1 Aralık 2011 Perşembe

Aşk Üzerine

Uzun zamandır yazmayı düşünüyordum. Aradan geçen zamanda yaşadıklarımı biraz soğuduktan sonra aktarmak istiyorum. Aslında tam olarak istediği şey yaşadıklarımın ve  düşüncelerimin ayak izlerini geçmişin unutulmuşluğuna göndermeden saklamak. Bu blog kimse tarafından izlenmediğini biliyorum. En yakınım olarak düşündüklerim bile benim burada yazdıklarımdan haberdar değiller. Dijital evrensel çöplüğün içine gönderilmiş hayal kırıklıklıkları ve hüzünler benim paylaştıklarım.

Bu gün yazmak istediğim şey aşk üzerine. Aşk nedir? diye uzun uzun yazmayacağım. Sadece benim penceremden bugünkü ruh halime göre aşkı tarif etmeye çalışıyorum. Aşk biriktirdiğimiz güzel anlar mı? Yoksa faydalandığımız, karşımızdaki bir nebze olsun kendi ihityaçlarımız doğrultusunda sömürdüğümüz bir ilişki biçimi mi? Ben her ikisi de olabilir. Benim açımdan hayatta kesin kararlar diye bir şey yok. Aşık olmayı karşımızdaki nasıl tanımlayabiliyorsa bende aşkı o tanım üzerinden yaşamaya çalışıyorum. Sıkıntı materyalist bir yaklaşımın aşk doğasına verdiği zararı anlayabilmek.

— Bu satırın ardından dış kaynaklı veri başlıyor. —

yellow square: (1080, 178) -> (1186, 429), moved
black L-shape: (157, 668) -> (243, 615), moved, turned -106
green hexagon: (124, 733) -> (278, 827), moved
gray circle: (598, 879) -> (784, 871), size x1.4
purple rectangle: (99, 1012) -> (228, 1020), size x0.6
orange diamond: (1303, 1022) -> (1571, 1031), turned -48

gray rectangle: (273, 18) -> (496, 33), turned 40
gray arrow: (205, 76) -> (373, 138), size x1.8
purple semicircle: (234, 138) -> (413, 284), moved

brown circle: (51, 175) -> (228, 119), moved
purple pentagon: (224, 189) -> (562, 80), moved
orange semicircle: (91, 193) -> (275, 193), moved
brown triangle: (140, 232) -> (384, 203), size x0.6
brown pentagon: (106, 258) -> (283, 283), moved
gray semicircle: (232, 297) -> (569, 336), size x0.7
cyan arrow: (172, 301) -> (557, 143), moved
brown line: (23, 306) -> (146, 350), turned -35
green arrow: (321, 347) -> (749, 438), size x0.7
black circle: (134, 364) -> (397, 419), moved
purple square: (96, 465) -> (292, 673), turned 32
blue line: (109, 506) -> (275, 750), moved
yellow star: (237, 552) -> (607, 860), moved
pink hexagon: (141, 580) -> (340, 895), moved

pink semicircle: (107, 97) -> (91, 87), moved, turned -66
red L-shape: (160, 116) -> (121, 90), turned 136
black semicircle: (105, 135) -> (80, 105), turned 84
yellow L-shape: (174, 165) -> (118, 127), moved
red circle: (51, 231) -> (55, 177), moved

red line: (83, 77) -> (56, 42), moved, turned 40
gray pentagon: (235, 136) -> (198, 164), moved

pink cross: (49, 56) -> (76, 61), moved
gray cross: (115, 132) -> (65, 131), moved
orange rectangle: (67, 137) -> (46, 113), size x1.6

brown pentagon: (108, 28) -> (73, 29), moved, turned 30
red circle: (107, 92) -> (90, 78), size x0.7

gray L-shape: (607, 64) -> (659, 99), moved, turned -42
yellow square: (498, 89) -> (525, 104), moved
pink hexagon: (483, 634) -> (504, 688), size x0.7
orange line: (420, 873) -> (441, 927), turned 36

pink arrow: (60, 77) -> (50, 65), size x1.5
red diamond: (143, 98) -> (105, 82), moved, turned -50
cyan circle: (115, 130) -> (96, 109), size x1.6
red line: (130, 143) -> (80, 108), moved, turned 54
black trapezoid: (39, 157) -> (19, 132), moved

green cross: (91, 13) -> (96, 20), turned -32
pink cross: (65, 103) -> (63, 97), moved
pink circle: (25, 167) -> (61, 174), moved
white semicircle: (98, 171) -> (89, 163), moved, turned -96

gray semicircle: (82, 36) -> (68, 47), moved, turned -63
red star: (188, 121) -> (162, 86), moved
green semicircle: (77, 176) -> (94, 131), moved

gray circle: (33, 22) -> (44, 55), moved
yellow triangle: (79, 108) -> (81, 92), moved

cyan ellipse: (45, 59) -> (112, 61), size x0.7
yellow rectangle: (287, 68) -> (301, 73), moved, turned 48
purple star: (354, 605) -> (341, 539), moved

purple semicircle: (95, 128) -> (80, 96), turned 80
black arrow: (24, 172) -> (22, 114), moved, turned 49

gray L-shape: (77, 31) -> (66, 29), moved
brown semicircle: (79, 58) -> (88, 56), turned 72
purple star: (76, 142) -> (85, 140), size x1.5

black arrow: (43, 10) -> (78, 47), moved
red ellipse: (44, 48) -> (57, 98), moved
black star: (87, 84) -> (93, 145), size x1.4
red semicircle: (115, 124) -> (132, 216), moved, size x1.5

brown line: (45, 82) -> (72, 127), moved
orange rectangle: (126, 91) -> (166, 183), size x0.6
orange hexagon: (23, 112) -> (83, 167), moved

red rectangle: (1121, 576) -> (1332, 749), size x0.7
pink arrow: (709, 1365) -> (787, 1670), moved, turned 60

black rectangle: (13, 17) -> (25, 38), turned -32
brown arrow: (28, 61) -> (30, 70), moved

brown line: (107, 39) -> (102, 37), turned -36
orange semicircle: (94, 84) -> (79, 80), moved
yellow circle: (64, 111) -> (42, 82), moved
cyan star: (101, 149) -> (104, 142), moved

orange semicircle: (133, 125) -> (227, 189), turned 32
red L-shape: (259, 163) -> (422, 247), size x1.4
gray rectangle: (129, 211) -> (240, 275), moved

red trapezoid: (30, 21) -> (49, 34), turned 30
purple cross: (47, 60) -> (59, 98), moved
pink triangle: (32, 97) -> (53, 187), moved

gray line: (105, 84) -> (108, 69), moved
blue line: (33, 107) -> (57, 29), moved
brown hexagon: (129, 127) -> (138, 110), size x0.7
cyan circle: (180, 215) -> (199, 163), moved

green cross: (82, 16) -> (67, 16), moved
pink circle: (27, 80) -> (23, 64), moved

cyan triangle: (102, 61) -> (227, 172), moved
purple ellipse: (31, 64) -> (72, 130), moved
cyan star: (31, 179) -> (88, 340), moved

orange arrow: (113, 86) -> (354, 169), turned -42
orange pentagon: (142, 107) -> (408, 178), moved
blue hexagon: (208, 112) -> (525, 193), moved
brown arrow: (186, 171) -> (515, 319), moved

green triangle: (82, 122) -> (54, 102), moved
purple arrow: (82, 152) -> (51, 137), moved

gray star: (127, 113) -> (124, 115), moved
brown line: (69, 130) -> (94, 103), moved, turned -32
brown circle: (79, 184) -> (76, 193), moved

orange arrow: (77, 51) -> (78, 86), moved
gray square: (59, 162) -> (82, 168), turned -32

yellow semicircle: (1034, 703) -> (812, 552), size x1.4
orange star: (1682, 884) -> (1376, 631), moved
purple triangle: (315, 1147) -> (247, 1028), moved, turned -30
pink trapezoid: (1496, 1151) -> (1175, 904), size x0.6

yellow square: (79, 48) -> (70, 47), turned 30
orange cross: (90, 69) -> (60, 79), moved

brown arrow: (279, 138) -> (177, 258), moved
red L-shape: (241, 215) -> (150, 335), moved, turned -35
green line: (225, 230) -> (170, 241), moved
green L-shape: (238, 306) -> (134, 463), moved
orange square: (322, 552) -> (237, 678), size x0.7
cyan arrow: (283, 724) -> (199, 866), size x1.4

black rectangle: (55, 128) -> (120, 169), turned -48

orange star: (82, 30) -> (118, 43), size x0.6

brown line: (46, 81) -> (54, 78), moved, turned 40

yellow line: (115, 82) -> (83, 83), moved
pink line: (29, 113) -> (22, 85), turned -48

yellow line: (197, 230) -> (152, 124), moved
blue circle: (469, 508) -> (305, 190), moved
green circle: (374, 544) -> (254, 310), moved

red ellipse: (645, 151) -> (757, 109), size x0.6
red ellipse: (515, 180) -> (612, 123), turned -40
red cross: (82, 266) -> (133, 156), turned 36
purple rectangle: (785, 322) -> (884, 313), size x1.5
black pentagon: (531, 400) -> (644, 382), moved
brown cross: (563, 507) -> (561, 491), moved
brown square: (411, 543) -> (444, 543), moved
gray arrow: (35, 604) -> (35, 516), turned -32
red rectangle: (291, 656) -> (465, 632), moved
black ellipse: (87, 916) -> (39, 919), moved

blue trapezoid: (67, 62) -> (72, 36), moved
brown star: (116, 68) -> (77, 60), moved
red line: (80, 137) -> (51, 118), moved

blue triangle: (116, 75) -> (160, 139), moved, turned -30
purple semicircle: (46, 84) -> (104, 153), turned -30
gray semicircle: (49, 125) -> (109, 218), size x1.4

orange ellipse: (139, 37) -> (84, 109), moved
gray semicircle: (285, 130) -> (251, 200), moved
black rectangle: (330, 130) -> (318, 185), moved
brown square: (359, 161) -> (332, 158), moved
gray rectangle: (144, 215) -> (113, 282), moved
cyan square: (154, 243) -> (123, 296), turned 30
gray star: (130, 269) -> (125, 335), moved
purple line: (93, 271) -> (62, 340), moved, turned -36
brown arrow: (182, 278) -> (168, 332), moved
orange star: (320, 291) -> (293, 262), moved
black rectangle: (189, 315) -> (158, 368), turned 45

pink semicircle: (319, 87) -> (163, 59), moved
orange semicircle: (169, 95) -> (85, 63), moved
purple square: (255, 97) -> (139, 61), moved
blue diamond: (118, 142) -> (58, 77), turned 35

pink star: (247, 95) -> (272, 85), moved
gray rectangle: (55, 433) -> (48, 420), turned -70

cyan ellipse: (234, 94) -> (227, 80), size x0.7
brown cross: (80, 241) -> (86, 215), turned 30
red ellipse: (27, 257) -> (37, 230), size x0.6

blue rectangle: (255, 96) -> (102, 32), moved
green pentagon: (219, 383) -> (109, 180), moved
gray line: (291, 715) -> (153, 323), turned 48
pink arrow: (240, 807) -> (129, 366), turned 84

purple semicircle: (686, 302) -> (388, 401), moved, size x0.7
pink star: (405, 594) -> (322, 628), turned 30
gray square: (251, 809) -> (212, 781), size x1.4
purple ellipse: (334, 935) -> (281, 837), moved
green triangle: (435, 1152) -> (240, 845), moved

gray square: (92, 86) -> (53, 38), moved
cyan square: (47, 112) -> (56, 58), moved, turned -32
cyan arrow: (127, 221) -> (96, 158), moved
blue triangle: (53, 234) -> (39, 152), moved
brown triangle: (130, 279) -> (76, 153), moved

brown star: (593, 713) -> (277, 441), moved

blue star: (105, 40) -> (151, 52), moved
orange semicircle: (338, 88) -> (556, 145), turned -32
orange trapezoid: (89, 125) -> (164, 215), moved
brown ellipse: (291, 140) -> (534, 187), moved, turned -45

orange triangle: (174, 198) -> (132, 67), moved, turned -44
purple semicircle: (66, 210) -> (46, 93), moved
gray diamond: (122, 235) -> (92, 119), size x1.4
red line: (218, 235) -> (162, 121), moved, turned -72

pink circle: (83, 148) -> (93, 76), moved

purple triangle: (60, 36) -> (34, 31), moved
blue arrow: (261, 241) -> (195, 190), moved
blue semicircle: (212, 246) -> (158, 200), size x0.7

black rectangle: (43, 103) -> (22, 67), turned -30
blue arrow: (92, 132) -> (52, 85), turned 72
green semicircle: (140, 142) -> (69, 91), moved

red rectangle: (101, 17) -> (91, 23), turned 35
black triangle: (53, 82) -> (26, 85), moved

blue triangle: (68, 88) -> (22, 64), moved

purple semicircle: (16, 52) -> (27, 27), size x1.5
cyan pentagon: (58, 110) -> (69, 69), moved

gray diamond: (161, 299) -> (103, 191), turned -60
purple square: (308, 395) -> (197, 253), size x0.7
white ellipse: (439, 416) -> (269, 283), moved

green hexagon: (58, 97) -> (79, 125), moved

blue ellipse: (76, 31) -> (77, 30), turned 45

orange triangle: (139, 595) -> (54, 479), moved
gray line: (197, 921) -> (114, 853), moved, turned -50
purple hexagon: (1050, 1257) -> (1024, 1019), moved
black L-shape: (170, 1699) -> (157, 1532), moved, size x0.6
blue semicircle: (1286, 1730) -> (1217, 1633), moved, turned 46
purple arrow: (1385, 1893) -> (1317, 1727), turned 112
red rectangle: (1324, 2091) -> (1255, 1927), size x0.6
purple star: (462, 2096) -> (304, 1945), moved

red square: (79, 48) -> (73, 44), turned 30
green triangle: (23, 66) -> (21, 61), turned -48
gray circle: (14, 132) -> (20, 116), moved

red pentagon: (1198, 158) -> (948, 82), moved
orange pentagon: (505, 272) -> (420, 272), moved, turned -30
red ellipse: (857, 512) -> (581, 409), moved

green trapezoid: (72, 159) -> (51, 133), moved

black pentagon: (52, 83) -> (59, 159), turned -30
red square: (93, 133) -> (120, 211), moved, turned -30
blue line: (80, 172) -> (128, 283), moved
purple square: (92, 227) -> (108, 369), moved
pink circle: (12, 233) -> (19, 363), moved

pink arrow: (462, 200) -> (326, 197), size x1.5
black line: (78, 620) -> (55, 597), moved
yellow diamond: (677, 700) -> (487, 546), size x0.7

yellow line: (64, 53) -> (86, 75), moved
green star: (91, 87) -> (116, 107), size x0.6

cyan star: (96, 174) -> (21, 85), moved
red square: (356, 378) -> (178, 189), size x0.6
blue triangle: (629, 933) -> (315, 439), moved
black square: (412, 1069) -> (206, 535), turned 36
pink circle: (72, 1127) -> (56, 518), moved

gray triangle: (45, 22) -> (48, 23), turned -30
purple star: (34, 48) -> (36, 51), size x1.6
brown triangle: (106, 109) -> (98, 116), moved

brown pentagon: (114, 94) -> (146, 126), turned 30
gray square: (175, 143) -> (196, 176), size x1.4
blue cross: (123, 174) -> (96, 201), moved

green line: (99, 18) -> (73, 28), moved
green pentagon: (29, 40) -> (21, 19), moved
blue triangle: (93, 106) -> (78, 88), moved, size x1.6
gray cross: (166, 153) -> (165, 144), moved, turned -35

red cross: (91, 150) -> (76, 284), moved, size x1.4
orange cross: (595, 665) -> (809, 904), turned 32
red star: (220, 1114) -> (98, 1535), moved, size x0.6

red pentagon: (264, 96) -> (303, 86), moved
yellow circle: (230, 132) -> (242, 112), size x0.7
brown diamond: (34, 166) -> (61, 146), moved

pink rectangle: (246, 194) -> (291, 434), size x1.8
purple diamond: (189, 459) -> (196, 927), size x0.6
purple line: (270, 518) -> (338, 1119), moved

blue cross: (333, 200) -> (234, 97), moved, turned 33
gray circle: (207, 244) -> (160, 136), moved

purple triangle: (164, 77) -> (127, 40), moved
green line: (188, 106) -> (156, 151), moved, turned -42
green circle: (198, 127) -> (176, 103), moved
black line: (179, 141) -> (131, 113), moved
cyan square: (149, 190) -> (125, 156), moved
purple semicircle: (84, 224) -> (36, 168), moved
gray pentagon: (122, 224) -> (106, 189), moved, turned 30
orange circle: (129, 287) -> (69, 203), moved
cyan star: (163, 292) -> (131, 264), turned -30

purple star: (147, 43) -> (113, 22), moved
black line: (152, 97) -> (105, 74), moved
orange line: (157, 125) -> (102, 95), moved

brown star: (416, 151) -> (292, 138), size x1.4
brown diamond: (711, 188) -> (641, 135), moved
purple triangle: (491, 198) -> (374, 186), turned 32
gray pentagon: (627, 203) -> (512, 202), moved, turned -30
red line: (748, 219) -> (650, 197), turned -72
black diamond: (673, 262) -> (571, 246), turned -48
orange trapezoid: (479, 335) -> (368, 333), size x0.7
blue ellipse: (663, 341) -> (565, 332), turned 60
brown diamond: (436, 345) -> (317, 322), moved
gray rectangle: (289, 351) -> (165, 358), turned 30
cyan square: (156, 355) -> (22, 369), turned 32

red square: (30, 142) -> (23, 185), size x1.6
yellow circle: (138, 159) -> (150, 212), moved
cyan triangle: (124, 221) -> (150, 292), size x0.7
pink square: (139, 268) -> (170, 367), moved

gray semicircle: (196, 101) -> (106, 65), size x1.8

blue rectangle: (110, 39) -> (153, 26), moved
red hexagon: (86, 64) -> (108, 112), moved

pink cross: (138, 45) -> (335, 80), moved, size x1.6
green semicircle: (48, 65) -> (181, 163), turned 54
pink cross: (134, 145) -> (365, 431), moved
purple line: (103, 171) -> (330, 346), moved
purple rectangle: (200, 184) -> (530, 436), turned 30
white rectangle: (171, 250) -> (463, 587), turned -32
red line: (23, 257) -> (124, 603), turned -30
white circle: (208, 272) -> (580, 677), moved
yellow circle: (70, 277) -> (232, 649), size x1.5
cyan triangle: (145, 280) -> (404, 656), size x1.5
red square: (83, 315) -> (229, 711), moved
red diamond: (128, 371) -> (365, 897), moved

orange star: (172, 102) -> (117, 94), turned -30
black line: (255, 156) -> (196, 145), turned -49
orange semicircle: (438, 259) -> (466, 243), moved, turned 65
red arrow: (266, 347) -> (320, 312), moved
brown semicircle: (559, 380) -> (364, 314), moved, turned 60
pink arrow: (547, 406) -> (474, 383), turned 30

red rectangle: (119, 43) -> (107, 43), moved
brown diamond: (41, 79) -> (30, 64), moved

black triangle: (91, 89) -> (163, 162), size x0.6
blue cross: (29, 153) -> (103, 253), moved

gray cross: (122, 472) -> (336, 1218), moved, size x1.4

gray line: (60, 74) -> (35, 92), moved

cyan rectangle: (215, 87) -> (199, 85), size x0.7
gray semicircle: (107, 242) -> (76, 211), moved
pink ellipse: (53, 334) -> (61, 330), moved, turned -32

Daha rahat yaşamak uğruna birbirimizi mi yıpratıyoruz. Para, imkan gelip geçici değerler iken şimdi amaçlarımız haline geldi. Şimdilik aklımda kalanlar bunlar, zamanı geldikçe hatırlayabildiklerimi ve hissettiklerimi burada yazacağım. Kendi kişisel tarihimden bir yaprak.